EXTRACT TO READ
Yet we all know that
someone like Bush or like Mitt Romney is
eventually going to be forced down the
throats of Republican voters by the
big-money donors of the Beltway. Jeb may not
be a hit
with Rush or Thor or "the base," but
he's a hit with the money folks, and
everyone, Republican voters especially, ,
know it.
In the coming days and
weeks we'll be hearing a lot of voices from
the Democrat-leaning side subtly (and in
some cases not-so-subtly) applauding this
process of subverting the desires of
conservative voters with sheer financial
force. Generally this will come in the form
of trying to convince Republicans that Jeb,
while maybe not all they want ideologically,
is a good horse for the horse race.
While not exactly
endorsing Bush, the general thrust of the
rhetoric from mainstream campaign watchers
will be that Jeb has a good shot at winning
and will make things tough for other
entrants.
The National Journal's
Ronald Brownstein set the example,
writing a scare piece ("Jeb
Bush's 2016 Move Fuels Democratic Debate")
arguing that Democrats should be knocking
their spindly little knees in terror before
such an imposing figure.

PROVIDED MATERIAL
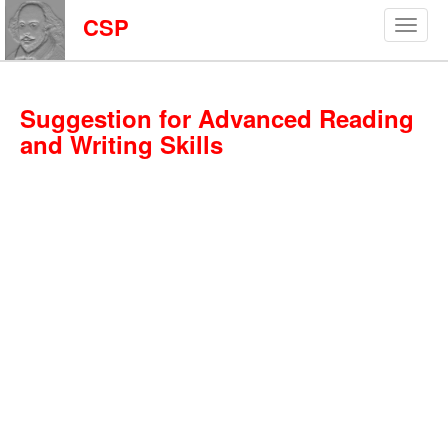
CSP
Suggestion for Advanced Reading
and Writing Skills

PROBLEMS TO WORK ON
a: Answer these from the passage on Jeb Bush:
(i) According to the passage, who is Jeb a hit with?
(ii) What will Democrat-leaning voices try to convince Republicans Jeb is, despite his not being all they want ideologically?
(iii) Which publication is Ronald Brownstein named with?
b: Please copy the passage on Jeb Bush word for word, starting with "The National Journal's" and going on through "an imposing figure.".

RESULTS OF THE EXERCISE
a:
(i) The money folks.
(ii) A good horse for the horse race.
(iii) The National Journal.

b:
The National Journal's
Ronald Brownstein set the example,
writing a scare piece ("Jeb
Bush's 2016 Move Fuels Democratic Debate")
arguing that Democrats should be knocking
their spindly little knees in terror before
such an imposing figure.